======== Extract to read ========

Due to the scarcity of research on the effects of the focused tasks on the development of EFL learners' pragmatic competence, the researchers compare the effects of implementing the DIG as an explicit written output-based task with those of a production task, i.e., the role play, during which the recast feedback is employed to implicitly raise learners' awareness of the pragmatic features. The effects of these tasks are measured on the learners' immediate and delayed perceptions concerning the nature of language, recognition and production of the requestive downgraders. Therefore, the following research questions are investigated in this study:

1. Are the effects of using recast feedback and DIG task significant on Iranian EFL learners' language perception, recognition and production of requestive downgraders?

2. Are the effects of time significant on Iranian EFL learners' language perception, recognition and production of requestive downgraders from the immediate to delayed posttest?

3. Method

3.1. Participants

Prior to the experimental phase, 147 Iranian EFL learners studying at Islamic Azad University, Larestan-Branch were employed to take part in the study over a semester to prepare the instruments. These senior students majoring in the English language and literature at the B.A. level were 26 males and 121 females ranging in age from 21 to 26. The participants had never experienced life in a second language environment and their exposure to the English language was only through formal education in high school and university. To provide the baseline data for different phases of the study, 43 American native speakers of English were asked to take part in the study. The participants in this phase were 34 males and 9 females ranging in age from 20 to 63. Native speakers were from different fields of study e.g., physics, history, and linguistics and their education backgrounds ranged from B.A. to Ph.D.

========

= Work request 1 =
In the study excerpt, which fields of study are given as examples for the native speakers?
= Work request 2 =
Could you condense the study excerpt's paragraph beginning "Prior to the experimental phase" into a short bulleted list that keeps its main facts?
You won't need the material that comes after this point.

======== Data extract ========

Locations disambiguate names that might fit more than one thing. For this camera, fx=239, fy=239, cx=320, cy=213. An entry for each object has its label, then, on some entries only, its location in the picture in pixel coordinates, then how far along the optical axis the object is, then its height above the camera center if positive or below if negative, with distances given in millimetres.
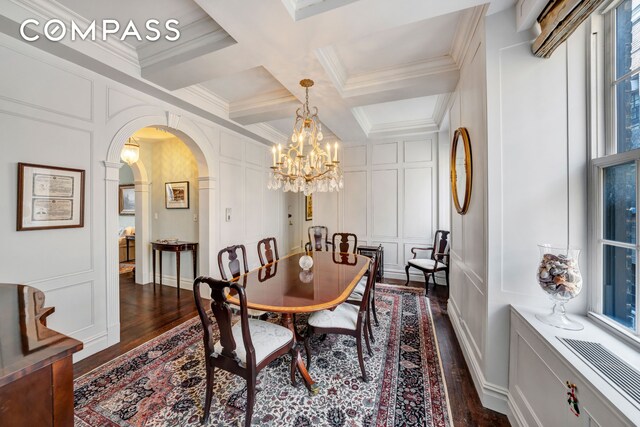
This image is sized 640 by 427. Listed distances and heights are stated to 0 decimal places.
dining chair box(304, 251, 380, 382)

========

= Task output 1 =
Physics, history, and linguistics.

= Task output 2 =
- 147 Iranian EFL learners at Islamic Azad University, Larestan-Branch, took part over a semester to prepare the instruments.
- They were senior B.A. students of English language and literature: 26 males and 121 females, aged 21 to 26.
- They had never lived in a second-language environment and knew English only through formal education in high school and university.
- For baseline data, 43 American native speakers of English took part: 34 males and 9 females, aged 20 to 63.
- The native speakers came from various fields, such as physics, history, and linguistics, with education from B.A. to Ph.D.